28 Şubat sürecinde başörtüsü nedeniyle okula alınmayarak eğitimine ara vermek zorunda kalan Nuray Deşat, 27 yıl sonra af yasasından faydalanarak hayalini gerçekleştirdi. Zorlu yılların ardından yeniden okul sıralarına dönen Deşat, şimdi mezun olmanın heyecanını yaşıyor.
1998 yılında başörtüsü taktığı için eğitim hayatına devam edemeyen Deşat, yaşadıklarını şöyle anlatıyor: “O dönemler çok zor, çok ağır geçti. Okula alınmadık, kampüslere girmemiz engellendi, hatta gezdiğimiz için davalar açıldı. Mecburen okulu bırakmak zorunda kaldım. Ama içimde hep bir ukde kaldı, rüyalarımda bile kendimi okulda görüyordum.”
Uzun yıllar süren hayal kırıklığı ve engellerin ardından çıkan af yasası, Deşat’a ikinci bir şans verdi. Hemen başvurduğunu ve kabul edildiğini belirten Deşat, “Şu anda mezun oluyorum. 27 yıl sonra okulumdan diplomasını alıyorum. Bu fırsat olmasaydı, ne yapardım bilmiyorum. Öğretmenlik yapmak en büyük hayalim,” diyor.
Evli ve iki çocuk annesi olan Deşat, zorluklarla dolu süreci ise şöyle özetliyor: “Patnos’tan Ağrı İbrahim Çeçen Üniversitesi’ne her gün gidip geliyorum. Ev, iş, çocuklar derken çok zor oluyor ama vazgeçmedim. Eşim en büyük destekçim; bana ‘babanmış gibi’ destek oluyor, Allah ondan razı olsun.”

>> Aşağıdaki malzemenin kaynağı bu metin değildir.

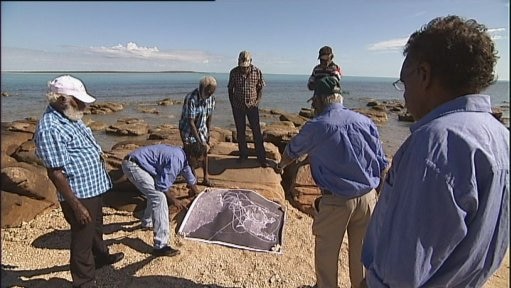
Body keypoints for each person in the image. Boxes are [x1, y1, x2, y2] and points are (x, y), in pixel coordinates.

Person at [362, 15, 509, 287]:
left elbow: (401, 272)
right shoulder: (501, 136)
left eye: (404, 83)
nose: (403, 96)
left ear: (424, 75)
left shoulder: (435, 144)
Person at [274, 76, 388, 288]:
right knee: (363, 258)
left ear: (318, 99)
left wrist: (280, 166)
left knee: (327, 257)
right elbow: (382, 162)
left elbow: (292, 151)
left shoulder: (317, 126)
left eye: (314, 100)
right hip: (368, 197)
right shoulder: (365, 121)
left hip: (336, 201)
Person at [34, 75, 124, 288]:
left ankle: (101, 256)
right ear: (62, 99)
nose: (84, 105)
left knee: (96, 227)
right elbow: (55, 172)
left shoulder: (70, 116)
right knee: (82, 240)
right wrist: (76, 206)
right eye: (79, 100)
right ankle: (83, 282)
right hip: (79, 192)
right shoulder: (50, 127)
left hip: (93, 186)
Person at [121, 143, 202, 257]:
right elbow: (162, 186)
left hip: (141, 165)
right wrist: (174, 200)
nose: (199, 164)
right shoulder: (177, 159)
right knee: (159, 197)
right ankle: (160, 246)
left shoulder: (183, 158)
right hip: (134, 165)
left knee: (154, 194)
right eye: (199, 161)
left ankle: (147, 223)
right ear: (193, 156)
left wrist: (198, 193)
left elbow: (190, 178)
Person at [228, 50, 268, 167]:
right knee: (240, 132)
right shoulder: (234, 72)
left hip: (252, 106)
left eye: (245, 67)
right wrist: (233, 104)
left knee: (257, 132)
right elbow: (230, 89)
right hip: (238, 107)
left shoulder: (257, 71)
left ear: (250, 63)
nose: (244, 69)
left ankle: (261, 157)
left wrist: (257, 101)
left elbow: (260, 87)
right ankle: (243, 155)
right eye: (242, 67)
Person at [178, 76, 217, 187]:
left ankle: (206, 178)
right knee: (191, 154)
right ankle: (193, 179)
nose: (210, 95)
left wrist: (208, 134)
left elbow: (209, 116)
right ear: (202, 88)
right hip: (188, 130)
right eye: (209, 92)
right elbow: (191, 122)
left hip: (202, 128)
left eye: (212, 92)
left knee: (204, 153)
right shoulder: (191, 98)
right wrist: (198, 141)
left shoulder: (211, 98)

47 yaşında üniversiteye başlayan Nuray Deşat, çevresindeki bazı olumsuz görüşlere aldırmadan kararlılıkla ilerledi. “Bazıları ‘Ne yapacaksın bu yaştan sonra?’ dedi ama ben hep okulu bitirmeye odaklandım,” diye konuştu.
Deşat’ın en büyük arzusu, öğretmenlik mesleğiyle öğrencilerle buluşmak, onlara bilgi ve sevgiyle dokunmak. “Öğrencilerimle birlikte olmak, onlarla eğlenmek, onlara bir şeyler öğretmek istiyorum. Bu benim en büyük hayalim,” ifadelerini kullandı.
Nuray Deşat’ın hikayesi, 28 Şubat mağdurlarına umut olurken, hayat boyu süren öğrenme azminin de canlı bir örneği oldu.